Doing Fine is supported by the Illinois Arts Council Agency, The Yard, High Concept Labs, and a 2018 Chicago Dancemaker’s Forum Lab Artist Award.

Image: photo by Christine Wallers



Anna Martine Whitehead
Untitled


Continuing her exploration of architecture, improvisation, collectivity, and containment, Martine presents this funky little piece as an opportunity to share some practice. Generally speaking, Martine makes performances. She has been presented by venues including the Museum of Contemporary Art in Chicago; San José Museum of Art; Velocity Dance Center; Yerba Buena Center for the Arts; Chicago Cultural Center; Links Hall; AUNTS; and CounterPULSE. She has developed her craft by working in close collaboration with Onye Ozuzu, Jefferson Pinder, taisha paggett, Every house has a door, Keith Hennessy, BodyCartography Project, Julien Prévieux, and the Prison + Neighborhood Art Project, among others. For more information, please visit annamartine.com.

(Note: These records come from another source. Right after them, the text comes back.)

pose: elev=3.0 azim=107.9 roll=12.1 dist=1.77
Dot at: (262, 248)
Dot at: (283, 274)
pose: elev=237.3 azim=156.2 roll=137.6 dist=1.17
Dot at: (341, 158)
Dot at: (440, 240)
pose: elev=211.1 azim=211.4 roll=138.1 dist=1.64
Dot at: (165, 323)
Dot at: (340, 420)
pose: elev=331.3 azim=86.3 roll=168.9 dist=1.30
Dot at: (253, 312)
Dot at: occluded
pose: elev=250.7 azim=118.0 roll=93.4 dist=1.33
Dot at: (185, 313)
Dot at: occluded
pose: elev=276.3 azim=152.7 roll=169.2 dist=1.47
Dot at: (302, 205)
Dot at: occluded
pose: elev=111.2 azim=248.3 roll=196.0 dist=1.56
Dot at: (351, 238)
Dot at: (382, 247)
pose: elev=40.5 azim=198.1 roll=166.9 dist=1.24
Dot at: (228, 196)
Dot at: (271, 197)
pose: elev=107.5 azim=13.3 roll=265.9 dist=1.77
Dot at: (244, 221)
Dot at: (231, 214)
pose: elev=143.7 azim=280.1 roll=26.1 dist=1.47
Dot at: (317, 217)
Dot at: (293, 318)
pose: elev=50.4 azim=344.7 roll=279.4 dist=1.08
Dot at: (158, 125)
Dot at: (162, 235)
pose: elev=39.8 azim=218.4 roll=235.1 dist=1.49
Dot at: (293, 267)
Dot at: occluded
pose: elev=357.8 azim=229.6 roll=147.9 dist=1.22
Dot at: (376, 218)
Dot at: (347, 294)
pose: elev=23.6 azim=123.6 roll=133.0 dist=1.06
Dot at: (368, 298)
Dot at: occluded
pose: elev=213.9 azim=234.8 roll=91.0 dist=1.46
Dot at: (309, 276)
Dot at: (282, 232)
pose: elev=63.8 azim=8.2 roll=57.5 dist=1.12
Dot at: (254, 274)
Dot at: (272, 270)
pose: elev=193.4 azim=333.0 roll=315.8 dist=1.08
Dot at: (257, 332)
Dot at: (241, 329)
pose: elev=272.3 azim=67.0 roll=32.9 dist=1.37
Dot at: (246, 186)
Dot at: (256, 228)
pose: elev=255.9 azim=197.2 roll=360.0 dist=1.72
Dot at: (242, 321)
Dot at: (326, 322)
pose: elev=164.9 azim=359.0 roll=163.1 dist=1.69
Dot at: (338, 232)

Image: photo by Sara Pooley



Danielle Ross
You Are Not Alone


Danielle Ross is a performance maker, curator, dancer, and scholar. She is on the board of the Creative Music Guild, co-curated the series Pure Surface and is co-founder of FRONT, a newspaper dedicated to dance and performance. She has worked with Linda Austin, Ayako Kato, Bouchra Ouizguen, Zoe|Juniper, Lu Yim, and others. Ross is a graduate student in Northwestern’s Performance Studies program. For more information, please visit daniellerossperformance.com.

You Are Not Alone is a meditation on how our bodies soak up those we move with; it explores the performing body as a collector. An experiment in the visual, voyeuristic elements of performance, it plays with how our relationships - you and I, you and you - are entangled in performance.